**TASK TO COMPLETE**.
Where an entry holds an image, skip the image but reproduce the rest word for word.

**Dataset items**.
•••

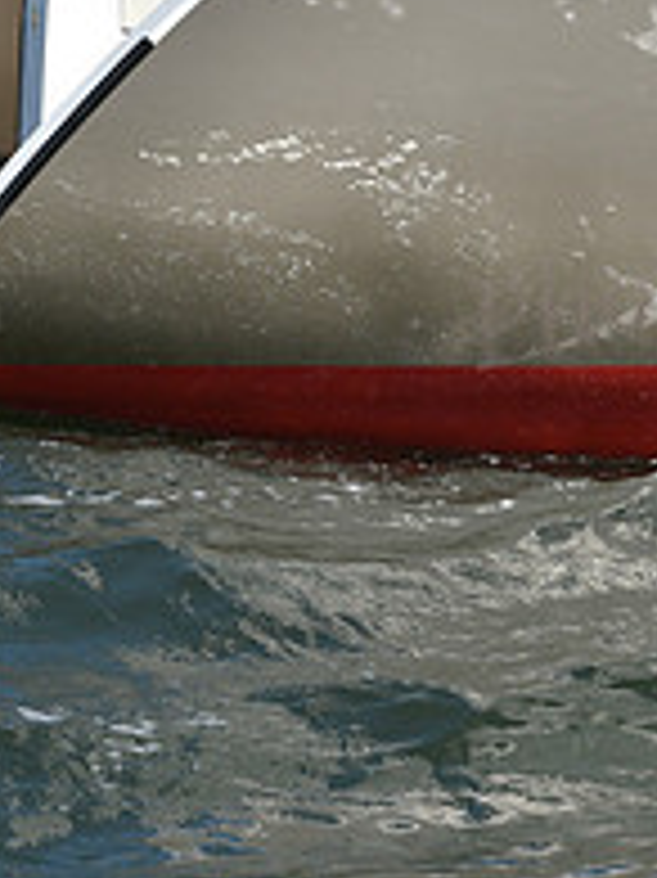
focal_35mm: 229
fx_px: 5801
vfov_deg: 8.5
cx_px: 236
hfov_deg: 6.5
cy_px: -374
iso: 250
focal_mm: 80
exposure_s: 1/1250
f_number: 8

•••

**WRITTEN RESPONSE**.
focal_35mm: 229
fx_px: 5801
vfov_deg: 8.5
cx_px: 236
hfov_deg: 6.5
cy_px: -374
iso: 250
focal_mm: 80
exposure_s: 1/1250
f_number: 8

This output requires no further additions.